What are the implications and unintended consequences of police reform implementation across strategic and operational levels? Based on ethnographic fieldwork in Denmark, this paper explores how police management and police officers navigate a political agenda and how it informs everyday policing.

Paper long abstract:

In recent years, there has been a growing tendency in national politics to address perceptions of unsafety and insecurity as principal driving forces of governance. In Denmark, this has resulted in an increasing number of political initiatives aiming to enhance safety and security for the Danish population. This paper explores the implementation of the latest police reform in Denmark – a so-called proximity reform. It outlines how Danish policing has taken a recent turn toward proximity policing as part of a larger decentralization process that aims to enhance safety, police visibility and bring the police closer to the citizens.
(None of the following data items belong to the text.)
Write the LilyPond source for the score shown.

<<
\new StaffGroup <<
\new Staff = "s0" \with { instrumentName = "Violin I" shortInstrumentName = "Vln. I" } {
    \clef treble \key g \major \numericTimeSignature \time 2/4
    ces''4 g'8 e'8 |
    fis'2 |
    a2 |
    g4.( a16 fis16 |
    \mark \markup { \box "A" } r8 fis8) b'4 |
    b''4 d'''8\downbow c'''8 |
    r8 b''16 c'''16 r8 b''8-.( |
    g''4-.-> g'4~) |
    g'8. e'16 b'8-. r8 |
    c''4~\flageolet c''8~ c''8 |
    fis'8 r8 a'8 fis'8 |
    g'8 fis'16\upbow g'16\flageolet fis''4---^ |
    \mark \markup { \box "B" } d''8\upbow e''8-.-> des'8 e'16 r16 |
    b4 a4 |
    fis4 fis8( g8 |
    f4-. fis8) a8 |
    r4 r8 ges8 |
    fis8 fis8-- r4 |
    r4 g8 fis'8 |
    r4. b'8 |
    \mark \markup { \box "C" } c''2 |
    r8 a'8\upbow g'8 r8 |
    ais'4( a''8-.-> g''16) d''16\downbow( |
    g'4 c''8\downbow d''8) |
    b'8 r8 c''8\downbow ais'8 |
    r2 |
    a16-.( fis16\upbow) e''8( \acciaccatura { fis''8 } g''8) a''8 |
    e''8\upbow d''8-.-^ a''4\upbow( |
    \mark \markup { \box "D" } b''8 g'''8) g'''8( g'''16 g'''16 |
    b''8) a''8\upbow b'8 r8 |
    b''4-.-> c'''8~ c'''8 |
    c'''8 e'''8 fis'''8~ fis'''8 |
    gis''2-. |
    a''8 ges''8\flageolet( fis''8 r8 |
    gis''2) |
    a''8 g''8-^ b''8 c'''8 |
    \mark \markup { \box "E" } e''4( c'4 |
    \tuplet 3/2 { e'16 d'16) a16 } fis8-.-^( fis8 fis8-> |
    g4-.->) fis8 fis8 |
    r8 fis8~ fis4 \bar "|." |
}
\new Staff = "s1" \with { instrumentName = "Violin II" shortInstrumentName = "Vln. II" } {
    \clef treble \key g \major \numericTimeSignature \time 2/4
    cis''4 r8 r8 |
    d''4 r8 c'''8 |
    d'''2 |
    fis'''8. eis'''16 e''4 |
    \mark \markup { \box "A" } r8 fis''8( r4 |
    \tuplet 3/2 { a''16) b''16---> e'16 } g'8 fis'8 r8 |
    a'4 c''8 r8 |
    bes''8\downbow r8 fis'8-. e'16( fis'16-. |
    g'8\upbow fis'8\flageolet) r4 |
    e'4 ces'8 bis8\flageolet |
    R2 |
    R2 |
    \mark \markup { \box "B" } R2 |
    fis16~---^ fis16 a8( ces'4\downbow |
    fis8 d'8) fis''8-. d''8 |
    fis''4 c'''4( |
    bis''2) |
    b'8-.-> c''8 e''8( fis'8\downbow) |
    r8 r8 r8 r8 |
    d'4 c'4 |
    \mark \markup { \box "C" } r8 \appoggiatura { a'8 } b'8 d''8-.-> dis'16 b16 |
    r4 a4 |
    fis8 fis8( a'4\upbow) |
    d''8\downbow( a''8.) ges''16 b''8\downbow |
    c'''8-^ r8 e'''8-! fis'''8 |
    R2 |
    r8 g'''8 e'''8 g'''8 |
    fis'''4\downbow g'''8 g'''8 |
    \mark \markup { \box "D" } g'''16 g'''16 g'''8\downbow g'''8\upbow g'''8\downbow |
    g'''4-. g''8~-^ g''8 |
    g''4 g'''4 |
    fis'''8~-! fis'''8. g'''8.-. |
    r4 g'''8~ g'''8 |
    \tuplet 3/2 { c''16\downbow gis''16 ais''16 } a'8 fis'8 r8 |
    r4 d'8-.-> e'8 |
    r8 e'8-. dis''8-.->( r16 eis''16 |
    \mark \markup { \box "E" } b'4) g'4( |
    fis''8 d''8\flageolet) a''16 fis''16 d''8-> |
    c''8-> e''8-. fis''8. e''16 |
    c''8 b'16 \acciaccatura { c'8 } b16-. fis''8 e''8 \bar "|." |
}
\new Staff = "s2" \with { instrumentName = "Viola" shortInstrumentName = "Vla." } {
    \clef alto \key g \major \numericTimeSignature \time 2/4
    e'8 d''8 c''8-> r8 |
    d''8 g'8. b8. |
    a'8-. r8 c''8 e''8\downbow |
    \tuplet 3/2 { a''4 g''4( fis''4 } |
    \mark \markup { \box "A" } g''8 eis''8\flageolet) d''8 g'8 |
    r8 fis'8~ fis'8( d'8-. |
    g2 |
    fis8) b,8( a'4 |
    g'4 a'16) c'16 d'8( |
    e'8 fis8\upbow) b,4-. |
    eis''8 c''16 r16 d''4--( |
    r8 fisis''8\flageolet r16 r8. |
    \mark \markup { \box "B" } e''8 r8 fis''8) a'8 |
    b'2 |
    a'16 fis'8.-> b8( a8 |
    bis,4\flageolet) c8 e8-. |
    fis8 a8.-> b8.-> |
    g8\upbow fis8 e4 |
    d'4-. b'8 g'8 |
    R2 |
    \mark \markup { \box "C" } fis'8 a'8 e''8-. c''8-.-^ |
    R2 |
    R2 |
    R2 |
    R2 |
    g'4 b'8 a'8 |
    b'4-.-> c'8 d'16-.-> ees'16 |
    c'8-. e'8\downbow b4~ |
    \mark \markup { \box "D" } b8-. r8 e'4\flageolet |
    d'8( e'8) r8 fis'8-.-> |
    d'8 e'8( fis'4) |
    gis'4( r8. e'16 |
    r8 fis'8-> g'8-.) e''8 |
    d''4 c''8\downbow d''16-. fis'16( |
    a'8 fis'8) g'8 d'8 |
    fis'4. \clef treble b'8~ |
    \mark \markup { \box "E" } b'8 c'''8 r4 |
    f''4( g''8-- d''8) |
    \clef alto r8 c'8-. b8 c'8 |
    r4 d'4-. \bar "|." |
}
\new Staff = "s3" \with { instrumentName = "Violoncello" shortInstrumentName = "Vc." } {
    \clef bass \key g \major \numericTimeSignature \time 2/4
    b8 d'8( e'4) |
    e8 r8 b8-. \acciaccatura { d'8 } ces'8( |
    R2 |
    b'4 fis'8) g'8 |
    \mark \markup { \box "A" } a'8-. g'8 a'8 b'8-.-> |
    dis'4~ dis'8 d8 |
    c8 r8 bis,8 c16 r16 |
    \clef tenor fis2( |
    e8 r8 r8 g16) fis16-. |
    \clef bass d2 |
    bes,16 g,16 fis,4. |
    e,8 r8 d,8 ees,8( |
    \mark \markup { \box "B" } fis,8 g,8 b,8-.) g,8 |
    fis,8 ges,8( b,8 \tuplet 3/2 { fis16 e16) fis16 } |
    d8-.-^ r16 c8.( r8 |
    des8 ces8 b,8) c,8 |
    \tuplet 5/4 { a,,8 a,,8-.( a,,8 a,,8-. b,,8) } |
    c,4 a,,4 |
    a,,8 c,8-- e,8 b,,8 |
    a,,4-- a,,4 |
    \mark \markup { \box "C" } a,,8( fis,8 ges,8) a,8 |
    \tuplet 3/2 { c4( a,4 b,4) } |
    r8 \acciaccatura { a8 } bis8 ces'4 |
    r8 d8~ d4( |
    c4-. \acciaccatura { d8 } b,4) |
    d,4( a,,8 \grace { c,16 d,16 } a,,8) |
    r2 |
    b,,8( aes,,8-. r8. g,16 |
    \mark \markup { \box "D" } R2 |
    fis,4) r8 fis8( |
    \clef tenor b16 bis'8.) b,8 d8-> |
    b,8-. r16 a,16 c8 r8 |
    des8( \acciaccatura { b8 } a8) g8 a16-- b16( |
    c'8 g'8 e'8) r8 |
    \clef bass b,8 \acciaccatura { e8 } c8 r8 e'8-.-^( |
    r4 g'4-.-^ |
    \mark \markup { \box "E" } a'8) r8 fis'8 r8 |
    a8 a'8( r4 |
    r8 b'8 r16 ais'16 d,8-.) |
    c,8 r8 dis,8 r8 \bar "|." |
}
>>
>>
Based on long-term ethnographic fieldwork in one Danish police district, this paper unfolds the top-down process of reform implementation across strategic and operational levels. In doing so, it explores negotiations and concerns of reform implementation in police organization and everyday policing, and it unfolds the implications of navigating a political agenda including managerial dilemmas in resource allocation and recruitment as well as disruptions to everyday policing and resistance from local police officers. As a reform that has been advertised as a transformation of the Danish police, this paper further engages with the question of what is perceived as valuable police work across the chain of command and among the public.